‘Dallas Car Sharks’ means it’s time for ‘reality’ shows to jump the shark

Volocity sinkingIsn’t it time for “reality” shows to have jumped the shark? Or better, real sharks jumped reality shows.

We know they’re cheap to make, but the format is getting tired. For some of us, it was never very bright eyed and perky anyway.

But now there’s a new one. Velocity is unveiling Dallas Car Sharks, which we’re told “takes viewers to the Lone Star State where car enthusiasts from across America gather to participate in the ultracompetitive world of car flipping.”

If car flipping were anything like cow tipping, this might be a fun show. But no, in each episode, “tempers flare and rivalries ignite” as…as three typically colorful used car lot owners go to a used car auction and—be still my heart—buy cars.

Dallas Car Sharks “features its fair share of personalities,” we’re told.
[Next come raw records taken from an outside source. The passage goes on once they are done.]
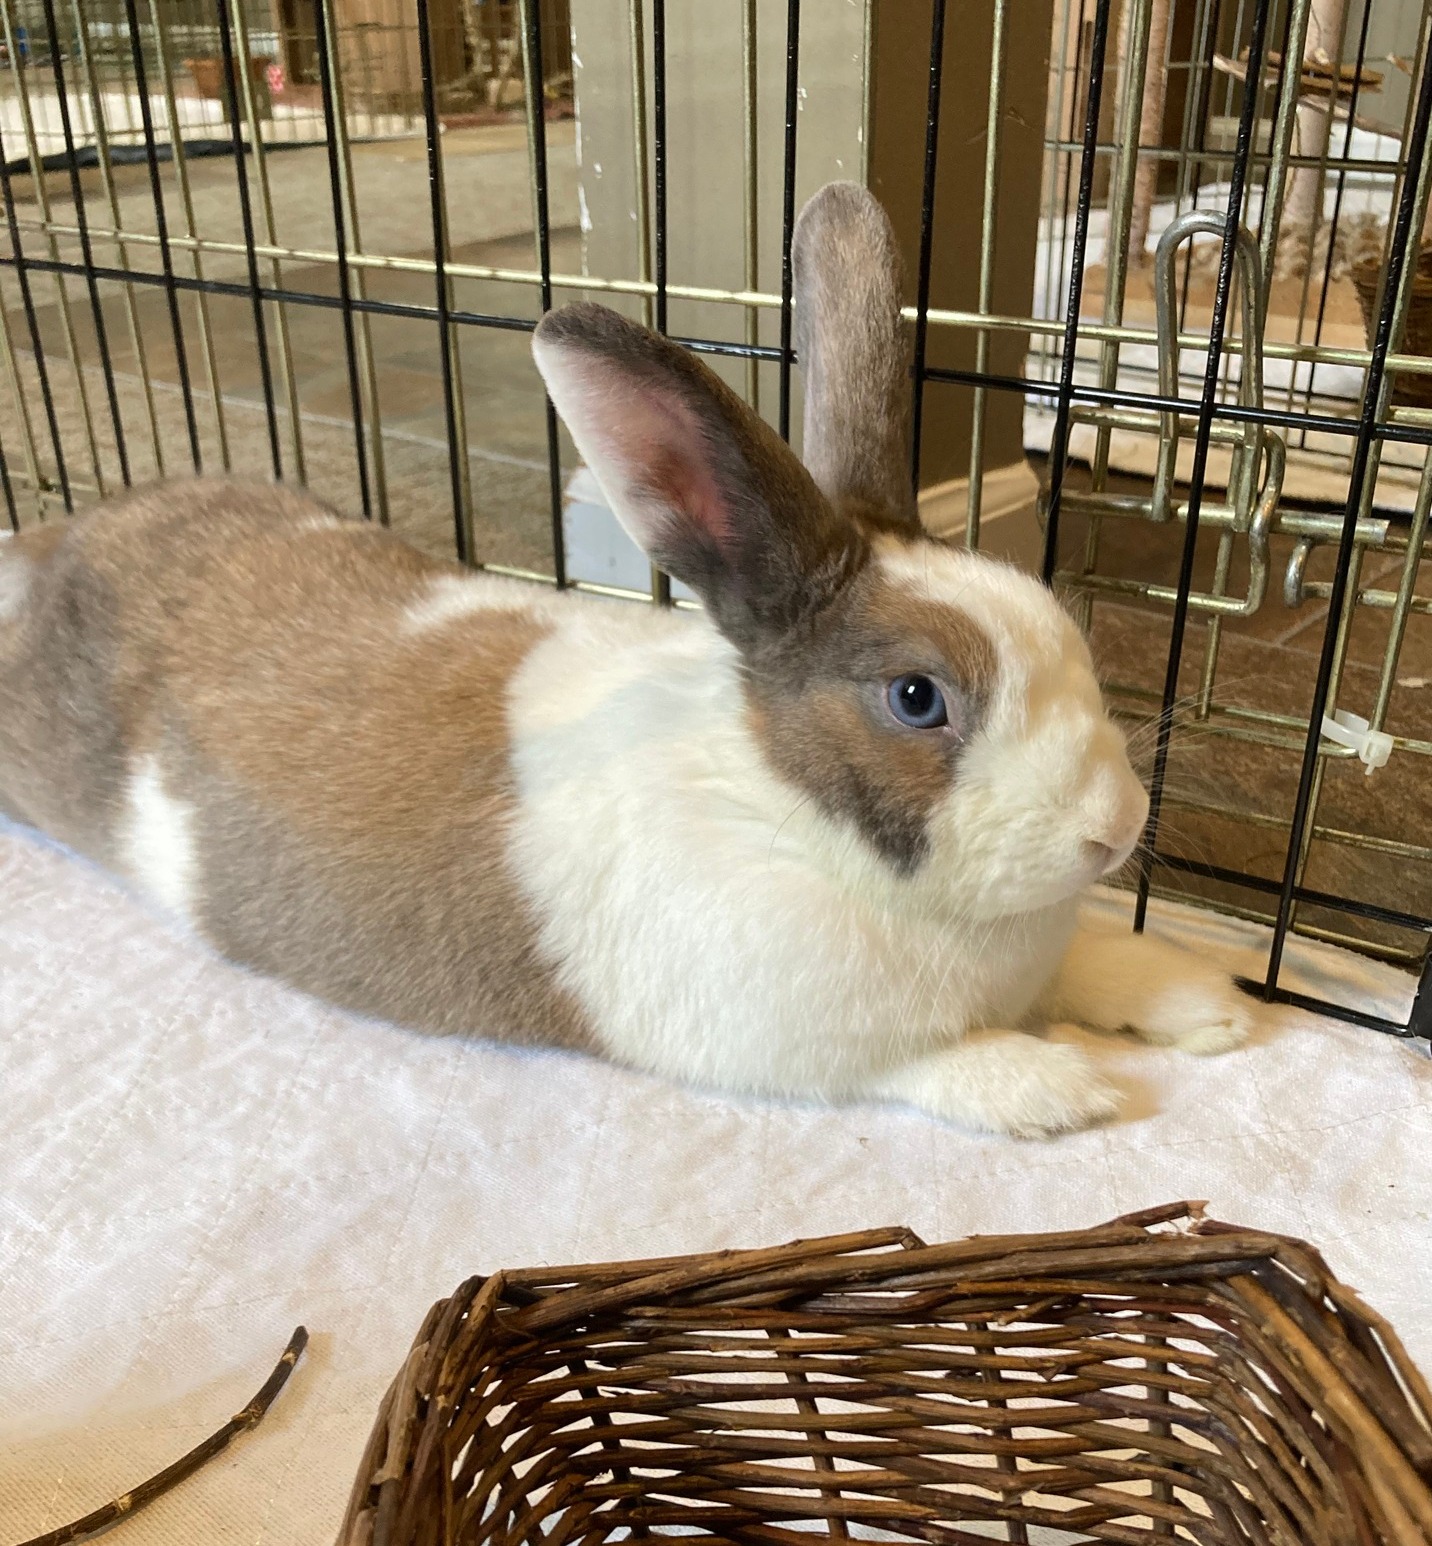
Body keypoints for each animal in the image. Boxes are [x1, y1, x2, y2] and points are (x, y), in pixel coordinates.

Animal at [0, 181, 1253, 1138]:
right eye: (915, 697)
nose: (1115, 829)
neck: (786, 805)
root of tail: (49, 544)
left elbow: (1094, 957)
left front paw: (1209, 1005)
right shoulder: (799, 1043)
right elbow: (921, 1063)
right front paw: (1061, 1087)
Oh, definitely personalities. We’re not making this up:

Tommy “The King” Spagnola, a true Texas family man who turns tough when it comes to turning over cars. “The King” has been in the business for 30 years with a family-run auto lot featuring a massive, museum quality show room. Ash “The Wise Guy” Rabah is the sometimes cocky, independent dealer who goes after cars across the spectrum and whose brash personality puts him smack dab into conflicts with the other sharks, especially Tommy. Martha Davis, known as “Mother Hen”, battles with being a woman in the used car world but is determined to succeed in order to provide for her family. “Mother Hen” loves to compete with and get the best of the “big boys”.

Yeah, you go, girl. Get the best of those big boys.

What exactly goes on? Well, we wouldn’t be the spoiler even if we could, but here’s their description of what happens in the first episode:

“A packed auto auction means tough bidding wars for the Car Sharks, but they soon discover the winning cars are not as they seemed. Martha’s 2000 Crown Victoria police cruiser hides a secret that leads her to a salvage yard, Ash’s 1968 Pontiac GTO stalls on the way home, and Tommy’s 2007 Dodge Ram truck is a complete mystery with a broken odometer. The Sharks can only hope they have gambled on the right vehicles to turn a profit.”

Oh, no, a used car stalls on the way home. Chills, folks. Absolute chills.

Seriously, it would be more exciting to watch the custodian run the floor buffer down at the junior high. Or golf.

Dallas Car Sharks debuts, oh, sometime or another, on Velocity, of course.

For us, we’re going to YouTube to watch cat videos. Cats never jump sharks.